ARTE Y LIBERTAD
Se intenta aquí una mirada revaluatoria de la independencia del usador de arte, es decir, del que lo cultiva, Del que lee, escucha, mira y de su libertad en el sentido más amplio. De su definitivo papel que otorga sentido y proyección a la obra que tiene ante sí y la plena acción de su subjetividad.
Una reflexión que surge ante uno de los escritos que pueblan Libropesía y otras adicciones, valioso libro al que accedí en una reciente visita a Girona. Se trata, justamente, de un ejercicio que trata sobre la adicción al arte, en este caso, la literatura y las sanas dependencia que el uso del arte depara.
La libertad cuesta cara, decía Godard.
No hay hombres libres, sólo esclavos contentos, sentenciaba Nietzsche.
En la contratapa se anuncia que Libropesía es un capricho de antología, una ofrenda para quienes gozan de los libros, de su tacto, de su aroma y de sus formatos; para quienes leen mas allá de las palabras, pero leen también las palabras. Un canto a la rareza del mundo de los libros y a las locuras lúcidas, tiernas o tristes que emanan de su libertad y de quienes los aprecian.
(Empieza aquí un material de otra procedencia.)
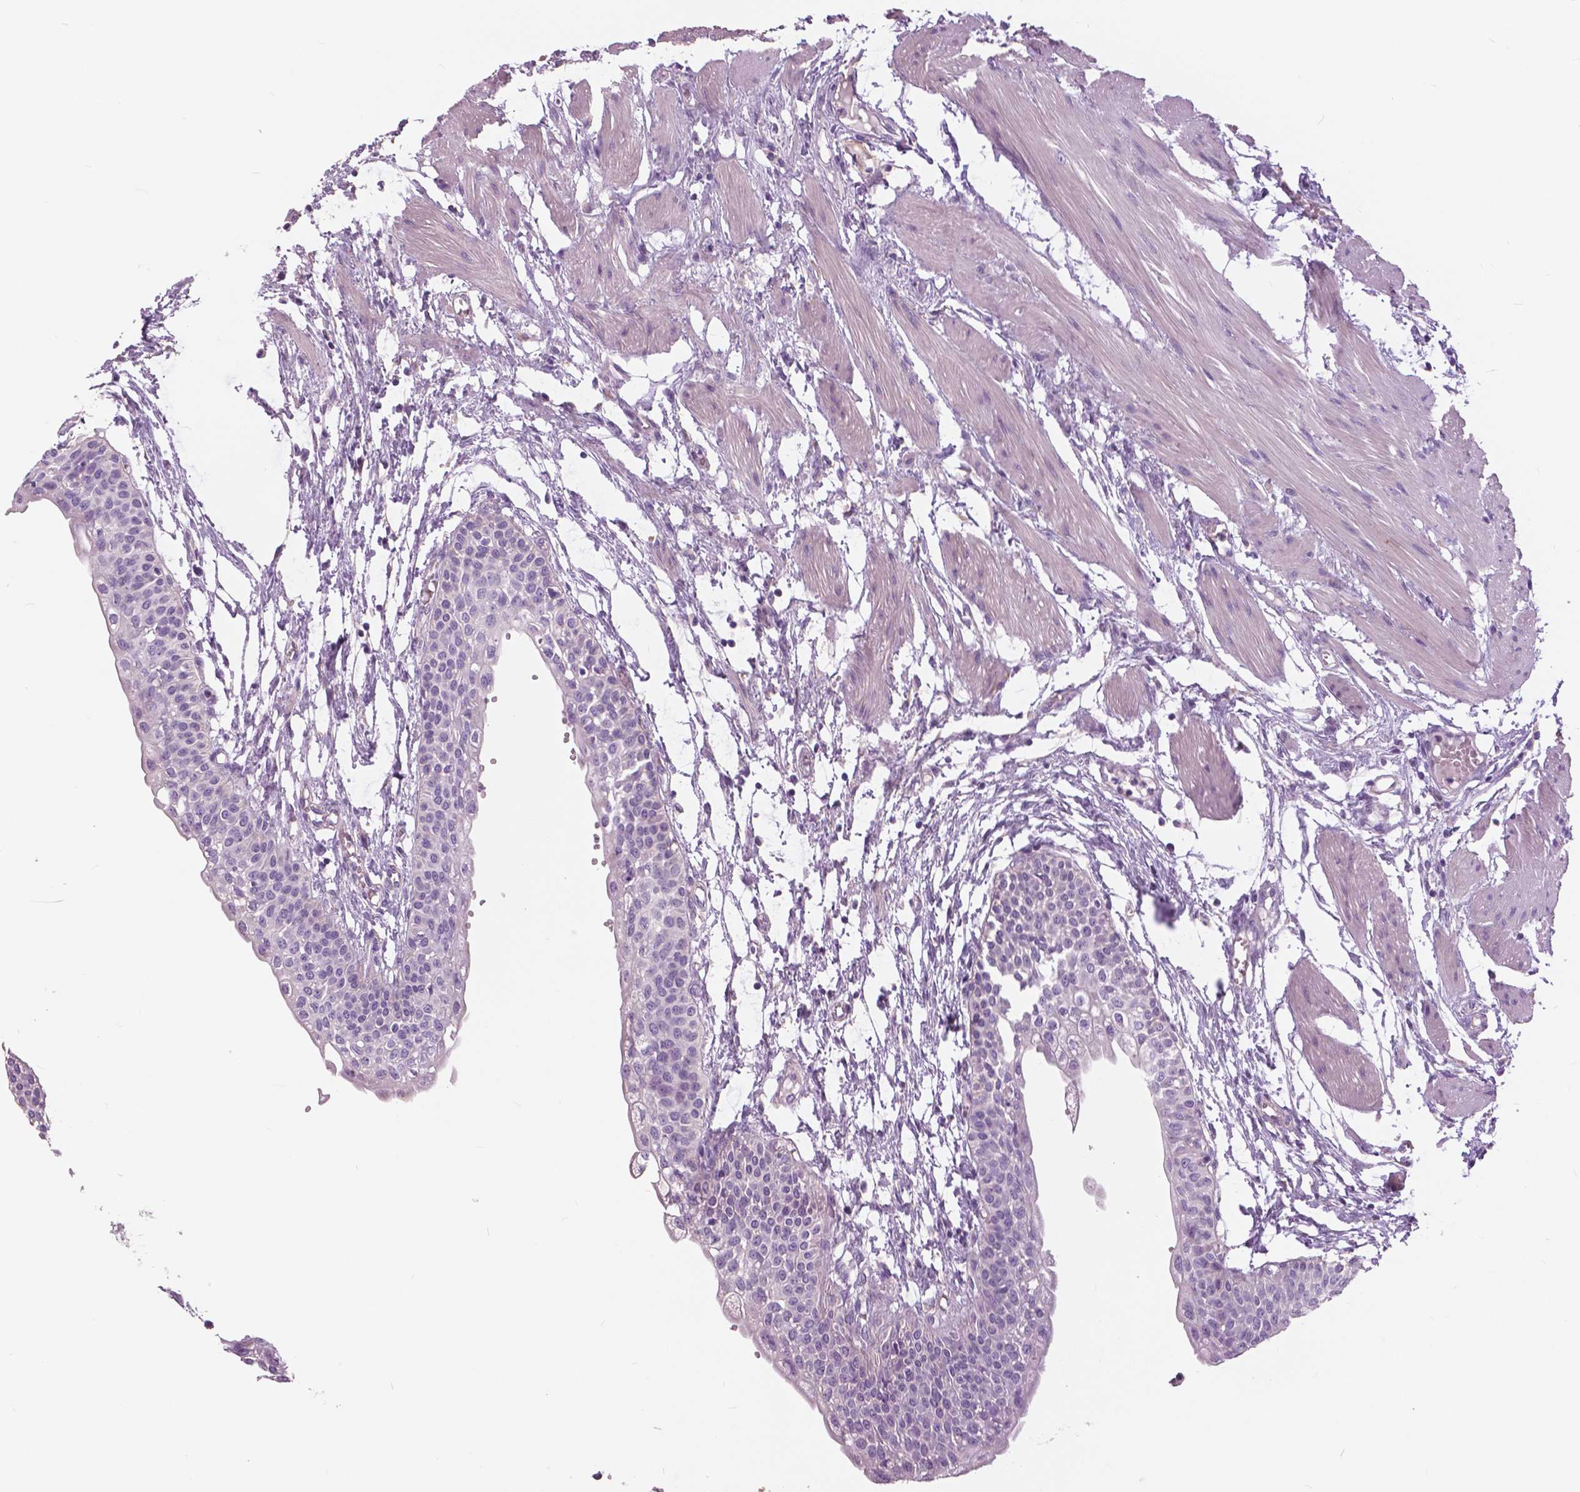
{"staining": {"intensity": "negative", "quantity": "none", "location": "none"}, "tissue": "urinary bladder", "cell_type": "Urothelial cells", "image_type": "normal", "snomed": [{"axis": "morphology", "description": "Normal tissue, NOS"}, {"axis": "topography", "description": "Urinary bladder"}, {"axis": "topography", "description": "Peripheral nerve tissue"}], "caption": "A photomicrograph of human urinary bladder is negative for staining in urothelial cells. (Immunohistochemistry (ihc), brightfield microscopy, high magnification).", "gene": "SERPINI1", "patient": {"sex": "male", "age": 55}}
El pretexto de estas líneas asomó de un breve ensayo de Virginia Woolf titulado ¿Cómo hay que leer un libro?, que me remitió sin escalas a un escrito de Octavio Paz: Cómo se debe mirar un cuadro. Cuya refutación produjo mi inicio como redactor en el Noticiero Universal de Barcelona. Para aclarar reproducimos las primeras líneas del ensayo de Woolf en Libropesía:
"Ante todo quiero poner de relieve que el título de este ensayo está escrito entre signos de interrogación. Y así es que, aún si pudiera contestar la pregunta, esta contestación solo sería válida para mi, y no para vosotros".
Una de las características de La tosca realidad, que aquí intentamos combatir, es la negación de la subjetividad. En todos los sentidos. Las citas, de Woolf en literatura y de Paz en pintura sólo son ejemplos de esa infinitud. La música, la más abstracta de las artes, puede ser un buen ejemplo de la capacidad creadora y proyectiva del escucha: no solo provoca -o permite- interpretaciones disímiles en cada persona, si no que da lugar a distintas reacciones en distintas circunstancias en la misma persona. La propia formación de cada lector o cada espectador reformula y recrea las imágenes que la literatura o el cine le propone y/o sugiere. Y ese no es un acto de nuestra voluntad, es mas profundo, es mas humano.
Lo que en Libropesía se define como una sed insaciable de libros, lo tomamos para ocuparnos de una sed insaciable de arte y libertad.